# Moving to Central Portugal with no vehicle?



## GribbleGribble (Apr 6, 2012)

Hi, new here blah blah blah...

My partner and I are in the process of moving to Portugal and were wondering whether we NEED a vehicle... Neither of us drive at present and ideally neither of us would like to drive in the near future, weight on our conscience, pollution, environment etc.

Will we regret not having a vehicle once we are relocated?

How practical are solutions such as horse and cart, hiring vehicle/driver as and when required etc? 

We want to create a sustainable ecologically conscious life for ourselves and really don't know whether we want the responsibility of owning and relying on a polluting hunk of metal. Yes I know we can convert to run on biofuel or whatever but buying a vehicle then converting it would eat up so much of our already small budget.

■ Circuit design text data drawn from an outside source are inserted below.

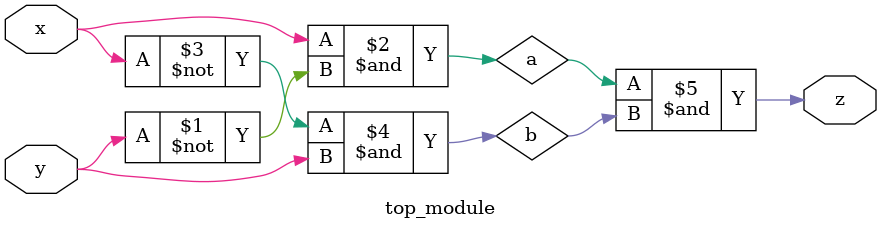
<source format=sv>
module top_module(
	input x,
	input y,
	output reg z);
	
	wire a, b;

	assign a = x & ~y; // Using bitwise AND and bitwise NOT for gate 1
	assign b = ~x & y; // Using bitwise NOT and bitwise AND for gate 2
	assign z = a & b; // Using bitwise AND for gate 3

endmodule

</source>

Any advice greatly received


----------



## canoeman (Mar 3, 2011)

I would say you would regret it, once your away from cities, regional towns and larger villages then public transport is infrequent to non-existent.
I understand the life style you'd like to live, but you still reguire some form of transport, bikes ok but not totally practical, if you really don't want to drive then how about a quad, whatever you decide good luck but whatever you do get your licences in UK, passing tests here are far more complicated and expensive


----------



## travis2 (Mar 26, 2012)

I suppose the answer depends on how remote the property is that you settle in.
Our village is a couple of Kms from Ansiao. There are no shops between us and Ansiao but we do get a number of mobile traders through the day so theoretically you could get by albeit with limited choice. Walking/cycling to the supermarket is an option but in the height of summer I'd rather you than me. 
The simplest option would be a small runabout scooter - cheap to buy and economical to run. I haven't seen a donkey and trap for years in Portugal, the popular choice of the masses is the sit on tractor type vehicle which is basically an engine attached to a trailer.


----------